Le MAN sera-t-il le super-héros des autobus non conventionnels? Il se singularise par le recours à des supercondensateurs pour la récupération de l’énergie qui ont un avantage sur les batteries lithium-ion: ils sont censés durer la vie du véhicule, sans avoir à être changés après 6 ou 7 ans. Une réelle économie en termes de coût d’exploitation. Ajoutez à cela l’absence de boîte de vitesse ou d’embrayage et vous comprendrez pourquoi les représentants de la marque affichent un bel optimisme.
Malgré cela, les ateliers devront s’équiper, comme pour tous les autres hybrides du marché, d’une coursive d’accès au pavillon, car tout l’équipement électrique haute tension est situé sur le pavillon.
Autre spécificité, désormais assez classique sur les véhicules hybrides, la présence d’un second circuit de refroidissement avec ses pompes à eau, durites et échangeurs, encore des sources de problèmes sur le long terme. Ce second circuit sert notamment à l’évacuation de l’énergie en cas de pleine charge des supercondensateurs. Sur le pavillon, on trouvera aussi les filtres à air nécessaires pour le refroidissement des supercapacités.

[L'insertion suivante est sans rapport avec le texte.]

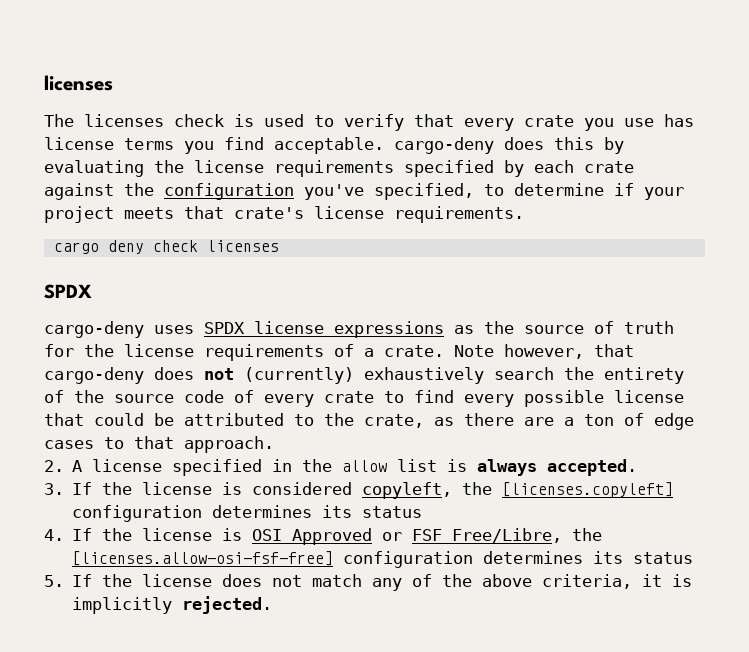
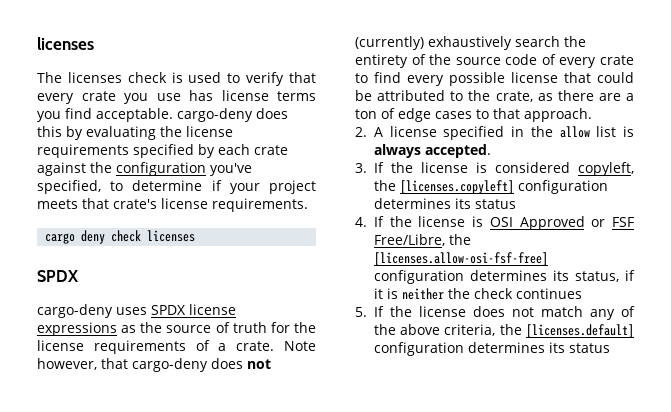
[633,552,694,564] status -> [574,270,635,282] [373,288,582,300] status, if it is neither the check continues
[642,574,693,587] [72,596,273,614] it is implicitly rejected. -> [499,324,634,338] [373,342,610,356] the [licenses.default] configuration determines its status

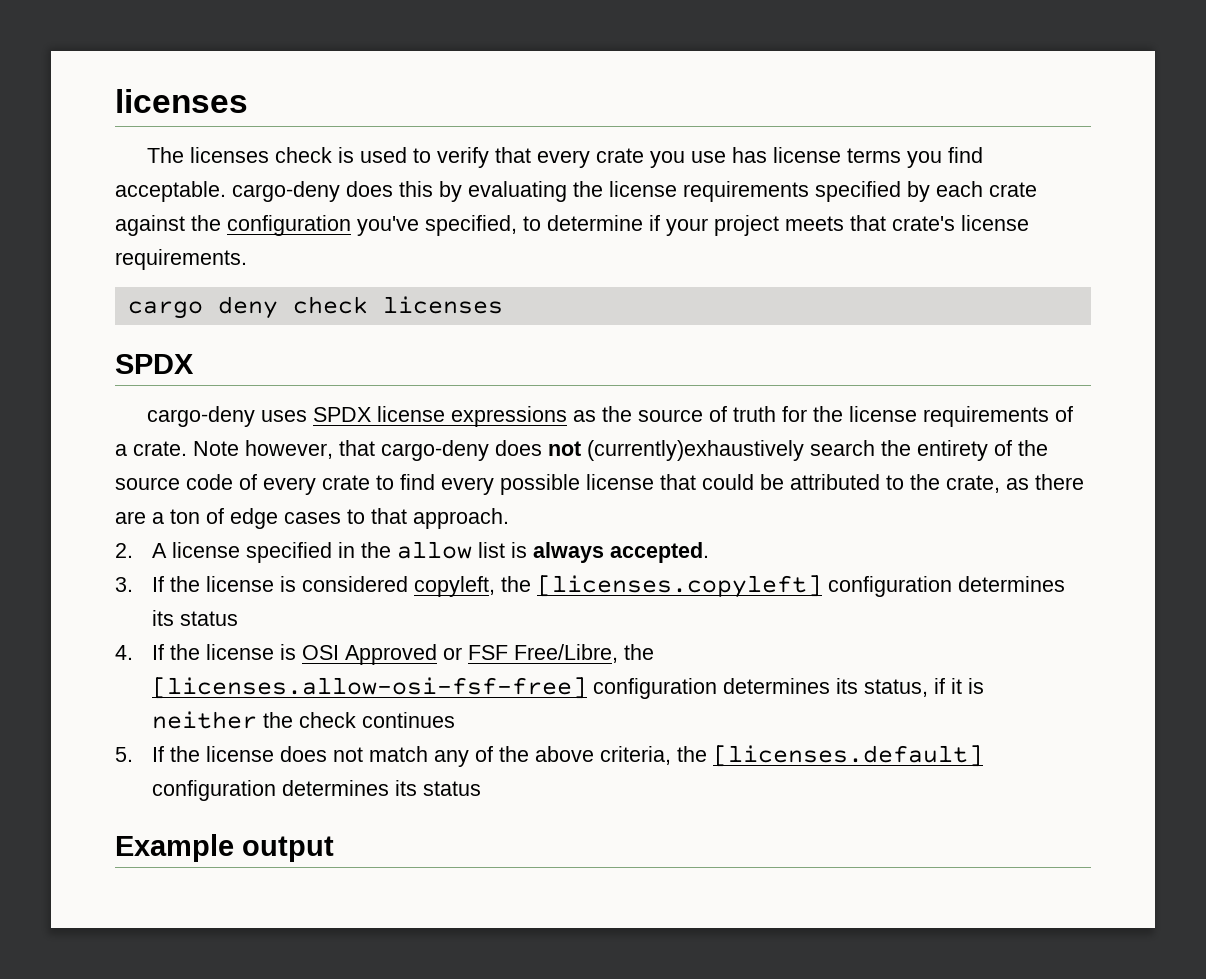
[355,36,512,50] (currently) exhaustively -> [587,440,804,461] (currently)exhaustively
(610, 348) none -> [115,834,334,862] // Example output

Le choix de la motorisation (MAN D08 Euro VI) rend la maintenance mécanique classique avec un accès aisé aux contrôles usuels (en particulier le niveau d’huile moteur). A minima, il faut procéder à une inspection annuelle du véhicule et à une vidange d’huile moteur tous les 30 000 km. Notez la présence d’un filtre à particules dont il faudra, là encore, surveiller l’état d’encrassement. Bizarrerie, le réglage des soupapes devra être effectué tous les 90 000 km.
+
• Moteur diesel connu.
• Pas de boîte de vitesses ni d’embrayage.
• Durée de vie (annoncée) des supercondensateurs.
−
• Intervalles de maintenance réduits.
• Présence d’un système EGR.
• Passerelle nécessaire pour la maintenance.